2013/2/11 Ertugrul Söylemez <es@ertes.de>
Petr Pudlák <petr.mvd@gmail.com> wrote:

>     class Arrow a => ArrowDelay a where
>         delay :: a b c -> a () (b -> c)
>
>     force :: Arrow a => a () (b -> c) -> a b c
>
> Perhaps it would be convenient to have ArrowDelay and the
> corresponding conversions included in the library so that defining and
> using Applicative instances for arrows would become more
> straightforward.

I appreciate the idea from a theoretical standpoint, but you don't
actually have to define an ArrowDelay instance for the notation to work.
The compiler can't check the laws anyway.

That's true. But I'm afraid that without the ArrowDelay constraint people would think that every arrow forms an applicative functor and eventually get into hard-to-trace problems with failing the applicative laws.

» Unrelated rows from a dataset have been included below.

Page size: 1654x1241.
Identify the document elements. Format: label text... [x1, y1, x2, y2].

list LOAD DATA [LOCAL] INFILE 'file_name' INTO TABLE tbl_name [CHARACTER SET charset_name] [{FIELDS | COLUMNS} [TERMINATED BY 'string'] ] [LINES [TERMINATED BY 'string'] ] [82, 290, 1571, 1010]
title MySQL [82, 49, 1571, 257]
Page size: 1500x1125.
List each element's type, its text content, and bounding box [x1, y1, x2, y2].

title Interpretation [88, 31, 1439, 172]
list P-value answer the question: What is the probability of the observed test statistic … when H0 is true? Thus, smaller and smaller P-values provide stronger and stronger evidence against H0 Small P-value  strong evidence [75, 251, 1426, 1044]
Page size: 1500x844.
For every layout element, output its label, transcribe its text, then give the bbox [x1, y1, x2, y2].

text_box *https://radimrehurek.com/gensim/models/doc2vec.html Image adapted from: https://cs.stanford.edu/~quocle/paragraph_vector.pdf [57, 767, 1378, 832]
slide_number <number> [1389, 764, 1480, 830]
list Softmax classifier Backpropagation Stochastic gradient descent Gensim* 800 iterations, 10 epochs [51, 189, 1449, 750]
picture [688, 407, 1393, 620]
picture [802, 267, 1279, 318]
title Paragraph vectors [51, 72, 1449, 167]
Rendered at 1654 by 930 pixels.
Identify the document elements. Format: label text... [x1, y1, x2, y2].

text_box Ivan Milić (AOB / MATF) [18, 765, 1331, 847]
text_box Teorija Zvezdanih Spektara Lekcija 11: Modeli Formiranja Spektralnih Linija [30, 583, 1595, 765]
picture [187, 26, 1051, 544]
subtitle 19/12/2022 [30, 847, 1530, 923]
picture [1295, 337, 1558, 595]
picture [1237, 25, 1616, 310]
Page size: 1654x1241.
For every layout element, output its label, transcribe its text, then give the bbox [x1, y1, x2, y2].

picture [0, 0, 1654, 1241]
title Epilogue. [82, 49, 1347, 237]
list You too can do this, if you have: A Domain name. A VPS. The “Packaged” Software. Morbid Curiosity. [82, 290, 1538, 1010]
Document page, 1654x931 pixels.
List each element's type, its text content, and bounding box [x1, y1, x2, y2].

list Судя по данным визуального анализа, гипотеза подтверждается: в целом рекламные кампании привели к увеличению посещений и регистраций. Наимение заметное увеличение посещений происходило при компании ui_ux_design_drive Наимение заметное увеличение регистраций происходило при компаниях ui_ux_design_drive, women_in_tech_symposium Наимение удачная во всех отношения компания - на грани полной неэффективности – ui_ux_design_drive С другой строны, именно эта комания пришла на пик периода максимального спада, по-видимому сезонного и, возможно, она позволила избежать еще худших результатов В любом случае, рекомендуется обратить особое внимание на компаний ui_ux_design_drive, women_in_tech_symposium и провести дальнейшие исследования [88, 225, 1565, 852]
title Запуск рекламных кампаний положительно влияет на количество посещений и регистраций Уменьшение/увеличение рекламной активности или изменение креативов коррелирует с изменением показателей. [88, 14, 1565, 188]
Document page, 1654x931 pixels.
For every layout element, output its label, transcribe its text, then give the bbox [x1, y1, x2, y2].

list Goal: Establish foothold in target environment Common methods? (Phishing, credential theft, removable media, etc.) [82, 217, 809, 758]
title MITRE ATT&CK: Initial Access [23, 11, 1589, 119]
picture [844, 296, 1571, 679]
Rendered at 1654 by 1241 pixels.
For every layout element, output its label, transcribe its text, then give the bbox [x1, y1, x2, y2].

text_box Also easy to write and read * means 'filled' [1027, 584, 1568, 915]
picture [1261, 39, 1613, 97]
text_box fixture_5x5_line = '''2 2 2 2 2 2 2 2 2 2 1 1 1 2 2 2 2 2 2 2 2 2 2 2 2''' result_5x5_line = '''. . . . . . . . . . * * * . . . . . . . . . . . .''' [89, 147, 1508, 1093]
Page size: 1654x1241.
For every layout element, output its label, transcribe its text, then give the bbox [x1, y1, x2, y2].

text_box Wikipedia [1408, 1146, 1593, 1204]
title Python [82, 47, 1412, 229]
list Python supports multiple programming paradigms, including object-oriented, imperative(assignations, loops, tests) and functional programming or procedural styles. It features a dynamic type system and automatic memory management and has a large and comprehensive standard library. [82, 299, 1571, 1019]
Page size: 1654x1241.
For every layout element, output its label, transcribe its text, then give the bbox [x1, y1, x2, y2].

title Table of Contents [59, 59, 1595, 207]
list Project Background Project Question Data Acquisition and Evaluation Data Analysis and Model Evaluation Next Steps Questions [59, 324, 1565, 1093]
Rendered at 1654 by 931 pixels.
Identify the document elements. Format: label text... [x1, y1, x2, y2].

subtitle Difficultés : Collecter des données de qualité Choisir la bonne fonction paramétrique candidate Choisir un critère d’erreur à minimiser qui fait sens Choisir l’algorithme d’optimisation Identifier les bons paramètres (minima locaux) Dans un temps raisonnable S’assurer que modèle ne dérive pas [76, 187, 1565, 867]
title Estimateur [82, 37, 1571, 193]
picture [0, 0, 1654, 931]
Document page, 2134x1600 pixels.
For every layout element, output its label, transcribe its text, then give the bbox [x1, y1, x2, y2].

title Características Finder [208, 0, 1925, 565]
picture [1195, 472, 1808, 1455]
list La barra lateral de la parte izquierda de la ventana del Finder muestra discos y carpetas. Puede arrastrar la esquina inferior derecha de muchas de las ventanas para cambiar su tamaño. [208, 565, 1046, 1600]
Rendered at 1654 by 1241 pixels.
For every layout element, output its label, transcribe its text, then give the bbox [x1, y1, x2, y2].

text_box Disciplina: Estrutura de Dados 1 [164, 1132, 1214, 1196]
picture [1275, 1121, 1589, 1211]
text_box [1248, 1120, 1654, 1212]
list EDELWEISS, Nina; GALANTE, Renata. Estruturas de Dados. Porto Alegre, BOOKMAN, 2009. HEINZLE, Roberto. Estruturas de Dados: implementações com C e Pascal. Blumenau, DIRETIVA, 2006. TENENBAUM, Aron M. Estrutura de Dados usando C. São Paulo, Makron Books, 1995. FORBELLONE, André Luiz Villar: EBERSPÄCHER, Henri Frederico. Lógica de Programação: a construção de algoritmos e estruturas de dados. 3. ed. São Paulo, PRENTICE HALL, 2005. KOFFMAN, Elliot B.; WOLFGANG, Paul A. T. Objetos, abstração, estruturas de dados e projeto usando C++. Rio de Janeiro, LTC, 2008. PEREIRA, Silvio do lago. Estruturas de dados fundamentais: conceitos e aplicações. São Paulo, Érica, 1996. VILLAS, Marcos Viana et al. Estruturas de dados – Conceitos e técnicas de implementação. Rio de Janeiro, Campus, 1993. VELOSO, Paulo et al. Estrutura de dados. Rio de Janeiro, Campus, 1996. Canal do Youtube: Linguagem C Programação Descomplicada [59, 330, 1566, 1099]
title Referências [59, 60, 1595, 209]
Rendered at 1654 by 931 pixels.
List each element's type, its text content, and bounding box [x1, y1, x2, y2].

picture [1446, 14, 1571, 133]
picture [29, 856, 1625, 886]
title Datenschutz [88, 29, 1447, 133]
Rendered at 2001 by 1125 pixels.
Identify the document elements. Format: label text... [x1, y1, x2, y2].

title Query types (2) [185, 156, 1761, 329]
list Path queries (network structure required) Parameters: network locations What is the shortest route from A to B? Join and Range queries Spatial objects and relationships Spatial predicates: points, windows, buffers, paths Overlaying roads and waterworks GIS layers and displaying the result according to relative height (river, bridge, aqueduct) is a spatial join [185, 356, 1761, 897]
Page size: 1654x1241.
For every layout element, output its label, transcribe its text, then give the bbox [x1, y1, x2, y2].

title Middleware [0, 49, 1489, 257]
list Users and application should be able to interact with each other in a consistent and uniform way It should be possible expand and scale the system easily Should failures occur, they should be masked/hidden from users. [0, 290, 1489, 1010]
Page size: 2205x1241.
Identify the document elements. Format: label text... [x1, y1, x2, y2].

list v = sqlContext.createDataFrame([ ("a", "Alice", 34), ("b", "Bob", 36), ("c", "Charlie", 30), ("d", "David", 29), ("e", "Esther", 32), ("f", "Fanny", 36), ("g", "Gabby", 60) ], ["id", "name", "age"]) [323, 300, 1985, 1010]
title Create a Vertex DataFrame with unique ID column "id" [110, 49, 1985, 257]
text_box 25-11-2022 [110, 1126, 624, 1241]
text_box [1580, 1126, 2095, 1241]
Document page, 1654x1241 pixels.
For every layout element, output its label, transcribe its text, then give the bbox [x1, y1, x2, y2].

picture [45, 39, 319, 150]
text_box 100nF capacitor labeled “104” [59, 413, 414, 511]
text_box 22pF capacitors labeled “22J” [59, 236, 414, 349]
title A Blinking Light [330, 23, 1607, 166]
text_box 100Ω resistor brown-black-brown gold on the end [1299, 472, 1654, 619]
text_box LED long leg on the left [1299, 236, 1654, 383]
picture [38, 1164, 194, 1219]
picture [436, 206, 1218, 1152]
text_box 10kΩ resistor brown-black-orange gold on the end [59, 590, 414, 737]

The compiler can't check the laws, so somebody else has to. Should it be users of an arrow or its authors?

Without the constraint, the burden would be on the users: "Before using the applicative instance, check if the arrow is really an applicative functor". That's something users of a library aren't supposed to do."

With the constraint, the burden would be on the authors of the arrow - they'd have to define the instance and be responsible for satisfying the laws. I feel this is more appropriate.